Rows from a dataset
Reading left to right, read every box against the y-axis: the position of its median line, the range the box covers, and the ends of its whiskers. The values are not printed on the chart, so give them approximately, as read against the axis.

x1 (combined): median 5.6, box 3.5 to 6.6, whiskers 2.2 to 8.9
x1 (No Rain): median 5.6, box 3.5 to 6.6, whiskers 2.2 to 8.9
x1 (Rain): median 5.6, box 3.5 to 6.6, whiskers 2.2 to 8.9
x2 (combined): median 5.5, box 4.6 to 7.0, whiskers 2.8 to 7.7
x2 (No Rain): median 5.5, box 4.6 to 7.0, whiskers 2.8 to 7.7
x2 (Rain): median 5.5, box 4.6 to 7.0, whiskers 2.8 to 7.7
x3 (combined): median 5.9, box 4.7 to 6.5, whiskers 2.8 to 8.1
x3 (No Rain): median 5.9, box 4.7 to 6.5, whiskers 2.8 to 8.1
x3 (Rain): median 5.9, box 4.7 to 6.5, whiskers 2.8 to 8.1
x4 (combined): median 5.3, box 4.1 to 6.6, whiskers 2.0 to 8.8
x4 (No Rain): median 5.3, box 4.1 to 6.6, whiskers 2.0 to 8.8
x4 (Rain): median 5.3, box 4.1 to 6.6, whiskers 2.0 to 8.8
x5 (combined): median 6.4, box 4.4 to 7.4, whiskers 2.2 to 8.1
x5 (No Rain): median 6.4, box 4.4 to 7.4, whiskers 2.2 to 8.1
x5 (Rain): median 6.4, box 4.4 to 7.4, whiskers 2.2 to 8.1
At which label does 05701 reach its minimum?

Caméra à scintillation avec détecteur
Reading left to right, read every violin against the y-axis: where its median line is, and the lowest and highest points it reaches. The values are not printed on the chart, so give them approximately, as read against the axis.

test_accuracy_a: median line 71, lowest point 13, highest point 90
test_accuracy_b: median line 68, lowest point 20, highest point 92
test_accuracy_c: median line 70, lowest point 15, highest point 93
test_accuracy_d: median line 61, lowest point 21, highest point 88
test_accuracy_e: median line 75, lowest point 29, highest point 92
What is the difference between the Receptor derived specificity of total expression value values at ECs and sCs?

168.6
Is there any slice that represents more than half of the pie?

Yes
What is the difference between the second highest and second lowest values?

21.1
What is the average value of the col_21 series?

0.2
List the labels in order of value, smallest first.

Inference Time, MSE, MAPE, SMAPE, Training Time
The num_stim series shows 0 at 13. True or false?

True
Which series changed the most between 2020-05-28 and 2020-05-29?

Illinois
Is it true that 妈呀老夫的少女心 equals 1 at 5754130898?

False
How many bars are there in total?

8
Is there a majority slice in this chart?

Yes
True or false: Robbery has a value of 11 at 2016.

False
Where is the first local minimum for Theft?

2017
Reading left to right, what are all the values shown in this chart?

* Your objective *
Rewrite the lines starting at "Caméra à scintillation avec détecteur" and ending at "Reading left to right, read every violin", replacing "median line" with "middle line" and leaving everything else unchanged.

* Solution for this problem *
Caméra à scintillation avec détecteur
Reading left to right, read every violin against the y-axis: where its middle line is, and the lowest and highest points it reaches. The values are not printed on the chart, so give them approximately, as read against the axis.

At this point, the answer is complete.